The survey, which quizzed 990 US and UK-based CIOs, CISOs and directors of IT operations, found almost a third (31%) expect their cloud provider to keep SaaS applications secure, while 20% believe the customers are more responsible and only 16% argue it is a shared responsibility.
While 15% of organisations polled believe the IT security team should be most accountable for securing SaaS applications, 60% admit IT security is rarely or never involved when it comes to evaluating cloud services.
Not surprisingly, 79% of respondents say security is important always or most of the time, while three quarters (74%) see similarly with regards to compliance. Yet only a third (33%) of respondents express confidence in meeting security objectives in the cloud.

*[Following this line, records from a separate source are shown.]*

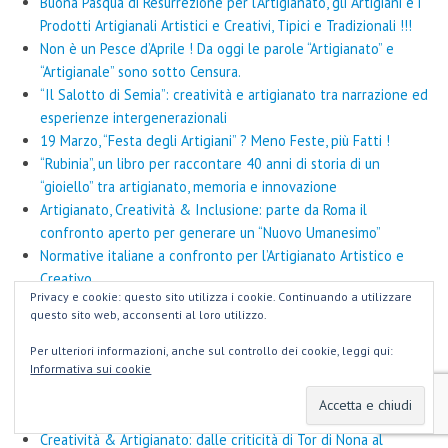
Buona Pasqua di Resurrezione per l’Artigianato, gli Artigiani e i
Prodotti Artigianali Artistici e Creativi, Tipici e Tradizionali !!!
Non è un Pesce d’Aprile ! Da oggi le parole “Artigianato” e
“Artigianale” sono sotto Censura.
“Il Salotto di Semia”: creatività e artigianato tra narrazione ed
esperienze intergenerazionali
19 Marzo, “Festa degli Artigiani” ? Meno Feste, più Fatti !
“Rubinia”, un libro per raccontare 40 anni di storia di un
“gioiello” tra artigianato, memoria e innovazione
Artigianato, Creatività & Inclusione: parte da Roma il
confronto aperto per generare un “Nuovo Umanesimo”
Normative italiane a confronto per l’Artigianato Artistico e
Creativo
Privacy e cookie: questo sito utilizza i cookie. Continuando a utilizzare
“Saper Fare Creativo” e sviluppo – Roma riaccende il motore
questo sito web, acconsenti al loro utilizzo.
dell’Artigianato: al via la rete disintermediata e partecipata
per un nuovo “Rinascimento urbano”
Per ulteriori informazioni, anche sul controllo dei cookie, leggi qui:
Informativa sui cookie
Philippe Daverio: “Architetti & Artigiani”
Invito al 1° Challenge WorkShop: “Valorizzare Creatività &
Artigianato romano per un nuovo Rinascimento urbano”
Creatività & Artigianato: dalle criticità di Tor di Nona al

So is this issue related to the lack of consensus over cloud security responsibility? Dr. Larry Ponemon, founder of Ponemon Institute, believes so. “The fact there’s so much confusion about how to properly secure and understand compliance mandates isn’t surprising considering most organisations today still aren’t sure who – internally – should be managing security for the cloud,” he said.
“It’s my hope that organisations will review this report and look in the mirror to see if they’re part of this group that is still allowing for so much confusion when it comes to secure cloud implementations,” he added.
The imbroglio between cloud providers and their customers has been covered in this publication before, most notably research from iland which argued vendors did not give customers as much support as possible. A quarter (26%) of respondents said the onboarding process took too long, 21% said the onboarding lacked a human aspect, while 18% had bill shock over their support costs.
Elsewhere, more than half (56%) of respondents say the ability to save money is by far the primary reason to use cloud resources.